_EXTRAIT DU DOCUMENT_
____

Pour fêter en beauté le début de l’année 2010, l’Orchestre Symphonique
de Mulhouse a placé son concert du Nouvel An sous le signe de la voix
en invitant deux artistes français déjà applaudis plusieurs fois sur
les scènes de l’Opéra du Rhin, plutôt appréciés du public alsacien :
Cassandre Berthon
et Ludovic Tézier, tous deux ambassadeurs reconnus du chant
français.
Le programme varié offrait un joli panorama des
différents styles et écoles musicales. Après un premier mouvement de la
Petit Musique de Nuit mozartienne emmené avec conviction et légèreté
par le chef Marc Tardue – remplaçant Daniel Klajner, souffrant – et
joué avec élégance par l’orchestre, le couple de chanteurs interprète
avec assurance le duo de séduction trompeuse entre
Suzanne et le Comte Almaviva. La fraîcheur de timbre de Cassandre
Berthon se prête à merveille à la séduction mutine de la jeune servante
et la morgue hautaine de Ludovic Tézier, sa haute taille et la noblesse
naturelle de son timbre le destinent tout naturellement au personnage
du comte. Vient ensuite l’inévitable duo réunissant Zerline et Don
Giovanni, d’une finesse musicale dont il semble impossible de se
lasser, les deux chanteurs assurant leur partie avec aisance et
délicatesse.
La méditation de Thaïs de Massenet suspend le temps par ses lignes
pures et l’infinie délicatesse qu’elles requièrent de la part de tous
les instruments, notamment du violon solo, constamment dans un piano
suspendu culminant sur des notes suraigus d’une transparence presque
irréelle.
Avec Athanaël, Ludovic Tézier démontre une fois de plus son affinité
naturelle avec le répertoire français. Sa diction, mordante et précise,
est d’une élocution parfaite, l’instrument se montre fermement tenu,
richement timbré, ne cédant jamais à la tentation de forcer les sons.
Pourtant, malheureusement, l’orchestre se montre toujours plus puissant
que lui, jouant parfois trop fort. Est-ce sa voix sombre, très
couverte, de baryton qui ne peut lutter contre la brillance presque
excessive audiblement recherchée par tous les instrumentistes ? Ou
l’acoustique du lieu qui pénalise les voix ? Quoi qu’il en soit,
l’équilibre entre chanteur et orchestre semble reste absent.
Cette impression gênante se confirme avec la Norina de Cassandre
Berthon
. Dotée d’une voix ravissante, mais d’une puissance limitée,
elle semble, de notre place au balcon, littéralement dévorée par la
masse orchestre, son instrument délicieux n’émergeant vraiment qu’à de
trop rares moments. Et pourtant, la voix semble correctement placée et
les notes, jusqu’aux plus aiguës, émises sans effort. Seul le style
donizettien lui échappe encore quelque peu.

____

_CONSIGNES_
- a) Relevez tous les personnages que Cassandre Berthon et Ludovic Tézier chantent d'après le compte rendu du concert du Nouvel An.
- b) Prolongez le compte rendu du concert du Nouvel An à partir de sa dernière phrase.

_DOCUMENTS FOURNIS_

____

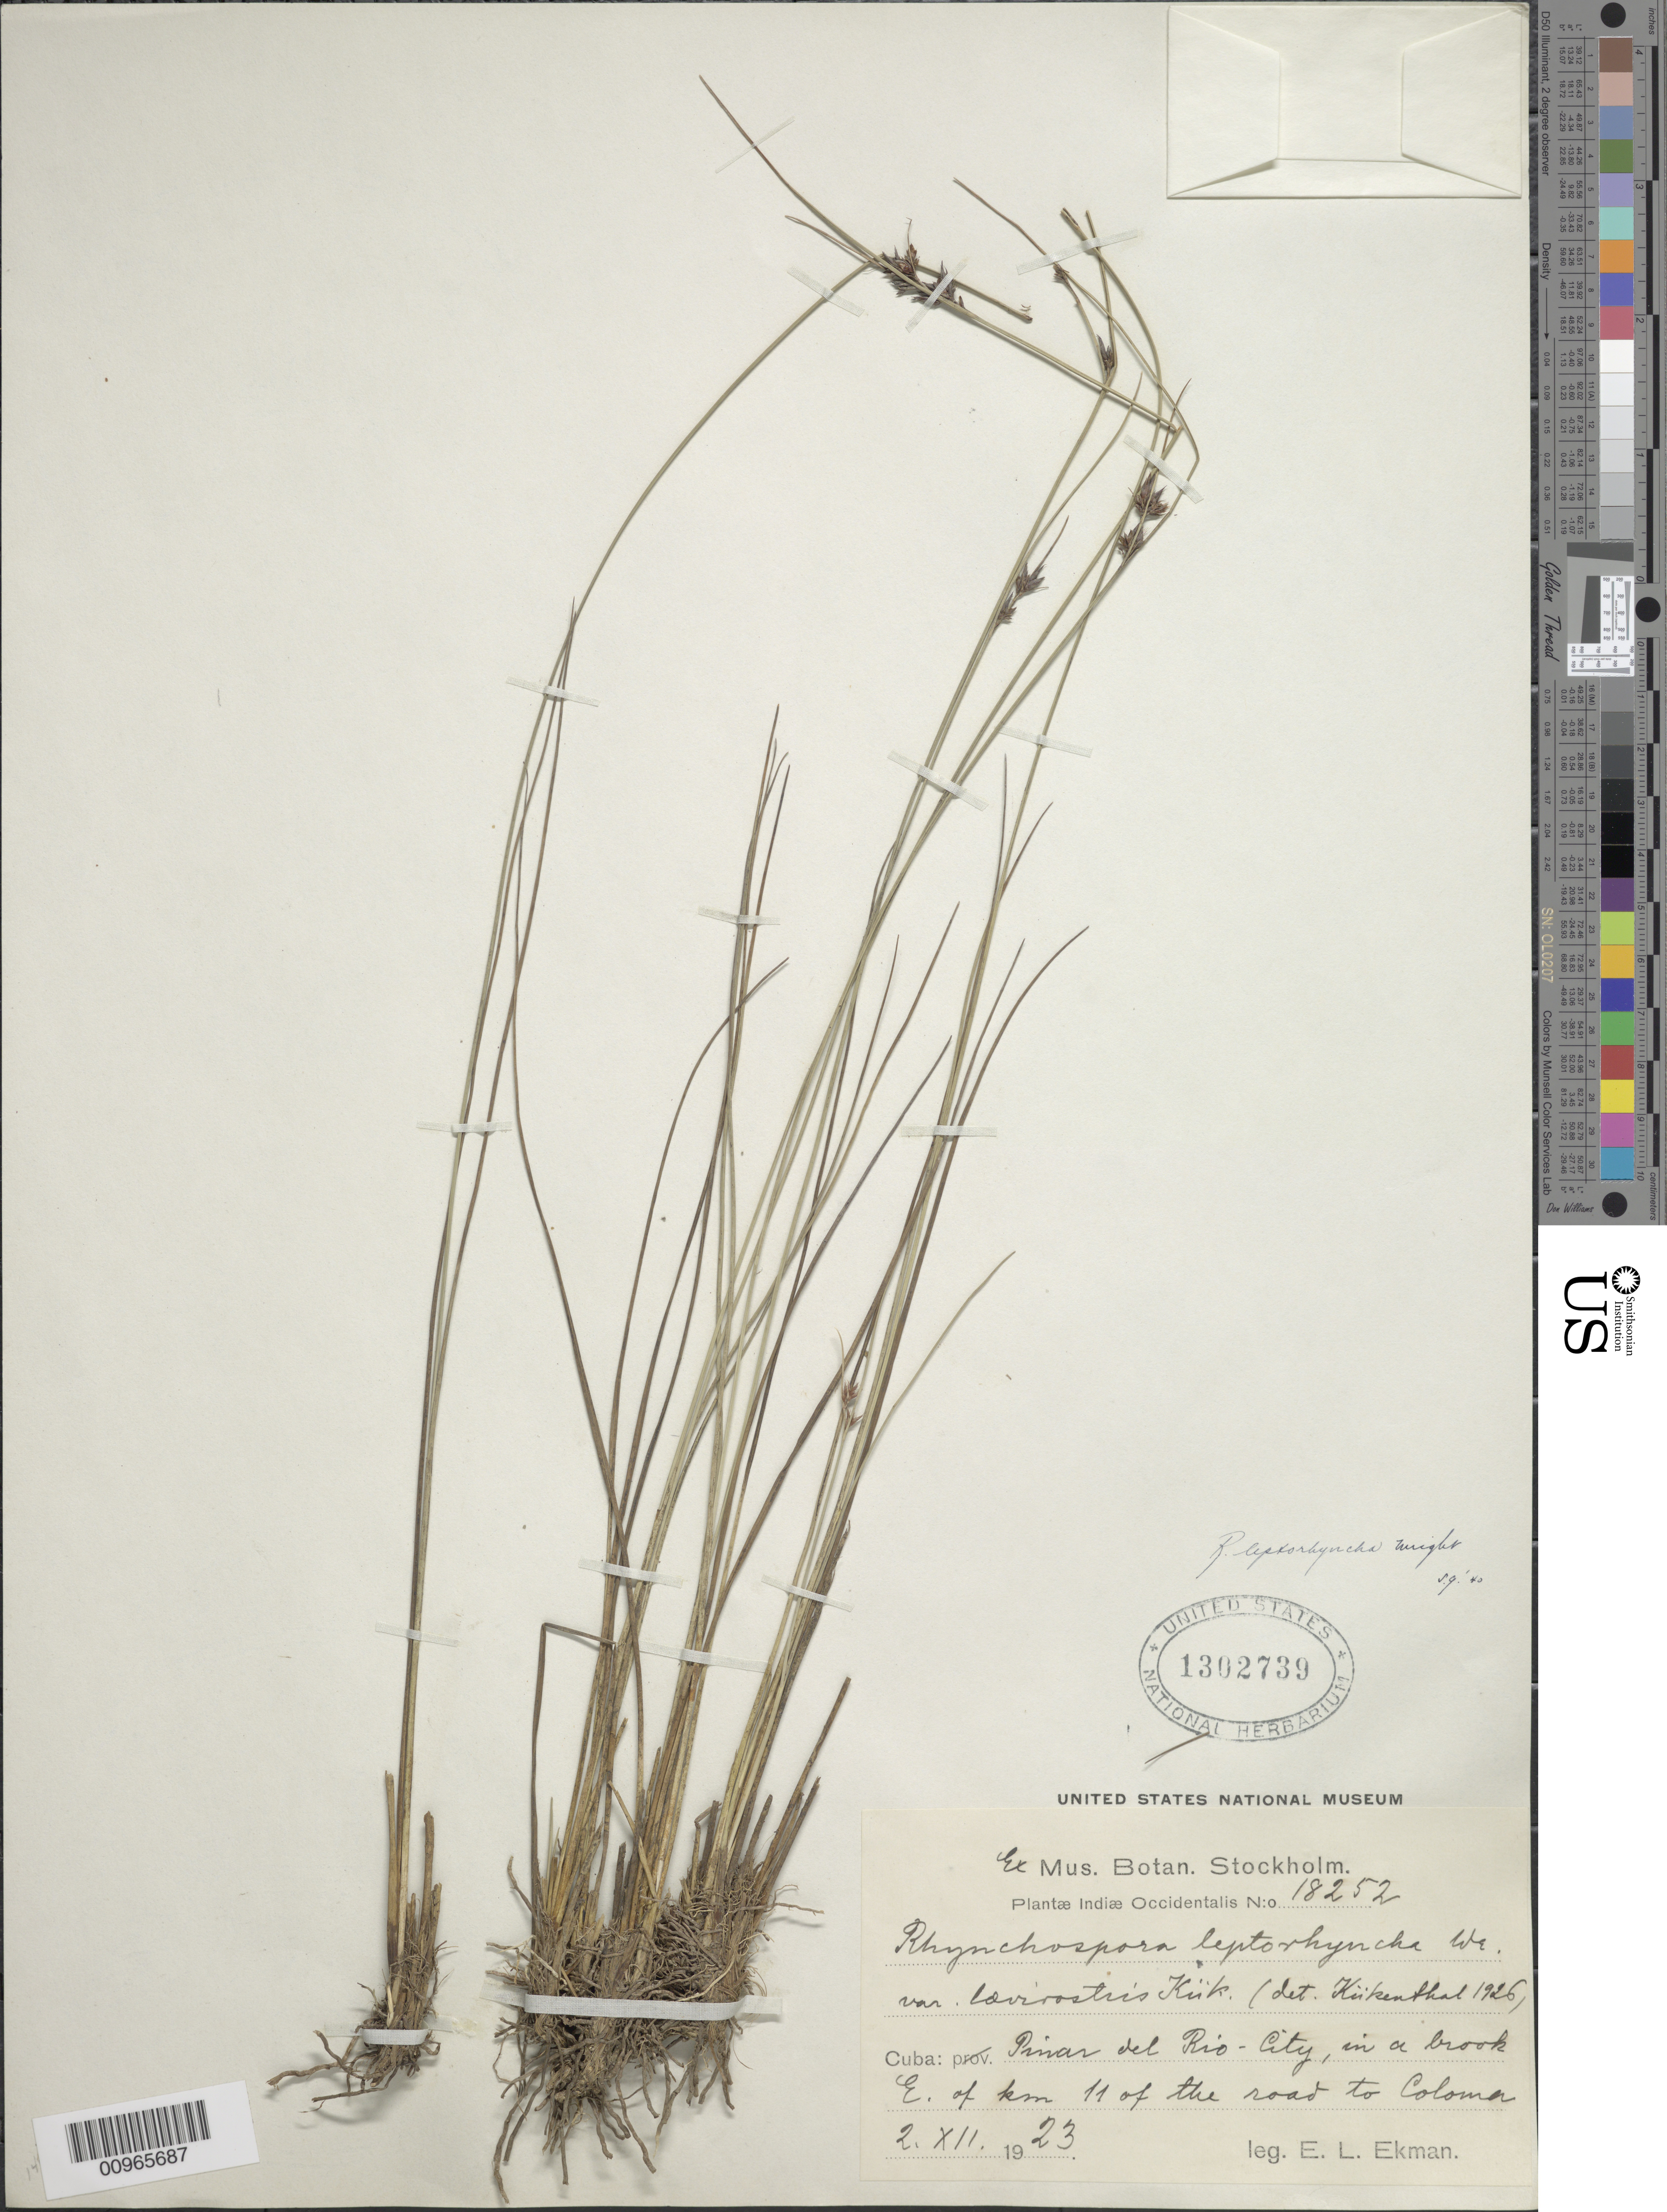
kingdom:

____

_RÉSULTATS DE L'EXERCICE_
- a) Suzanne, le Comte Almaviva, Zerline, Don Giovanni, Athanaël, Norina

- b)
Dans le duo unissant Norina et Malatesta, Ludovic Tézier montre sa
capacité à s’adapter à toutes les écoles stylistiques, doté d’un talent
littéralement polymorphe, sa jolie Norina s’efforçant de se hisser à sa
hauteur. Mais tous les deux semblent prendre un tel plaisir à
interpréter cette musique pétillante, allant jusqu’à jouer réellement
leurs personnages, que leur bonheur, communicatif, emporte l’adhésion.

Dans Bernstein, l’orchestre se donne tout entier, avec certes quelques
lourdeurs ainsi qu’un sens du jazz et du swing discutable, plus
métronomique et calculé que véritablement ressenti. De plus, cette partition
démontre à quel point elle est ardue à mettre en place et à diriger,
tant les contretemps et les tuilages sont nombreux, tâche dont chacun
se tire avec les honneurs.
Avouons que nous craignions le célébrissime Summertime, tant les
chanteuses lyriques convaincantes dans cette pièce se sont avérées
rares. Et c’est là où nous l’attendions le moins que Cassandre Berthon
surprend : elle se révèle parfaitement à l’aise dans ce morceau, jusque
dans la langue anglaise, la ligne vocale flattant sa voix et sa
technique, lui permettant de belles nuances, notamment des piani
magnifiques.
Dans Night and Day de Cole Porter, Ludovic Tézier fait montre des mêmes
qualités que sa compagne, comme si l’esthétique particulière de cette
musique lui faisait rechercher une émission moins sombre, moins
« opératique », plus claire et plus ouverte, comme plus dégagée, lui
donnant davantage de brillance et même de puissance, sa voix portant
alors davantage et traversant la salle sans effort, notamment dans les
notes aiguës, impressionnantes d’éclat. Une belle surprise, vraiment.
En bis, l’orchestre s’en donne à cœur joie dans une ouverture de West
Side Story joyeuse et débridée, invitant le public à participer. Avec
l’air d’Escamillo, Ludovic Tézier retrouve l’un de ses plus beaux
rôles, qu’il interprète avec panache, l’arrogance de son émission
vocale semblant profiter encore des effets bénéfiques de Cole Porter.
Dans l’inusable mais toujours charmant air de Lauretta « O mio babbino
caro », Cassandre Berthon déploie un velouté vocal et un legato
insoupçonnés jusqu’ici, osant des aigus d’une grande finesse.

Enfin, pour achever ce concert sur une note festive, l’orchestre se
lance avec entrain dans l’incontournable Marche de Radetzky composée
par Johann Strauss père. Le public, toujours heureux de réentendre
cette pièce, bat des mains, tradition oblige, et fait un triomphe à
tous, chanteurs comme instrumentistes.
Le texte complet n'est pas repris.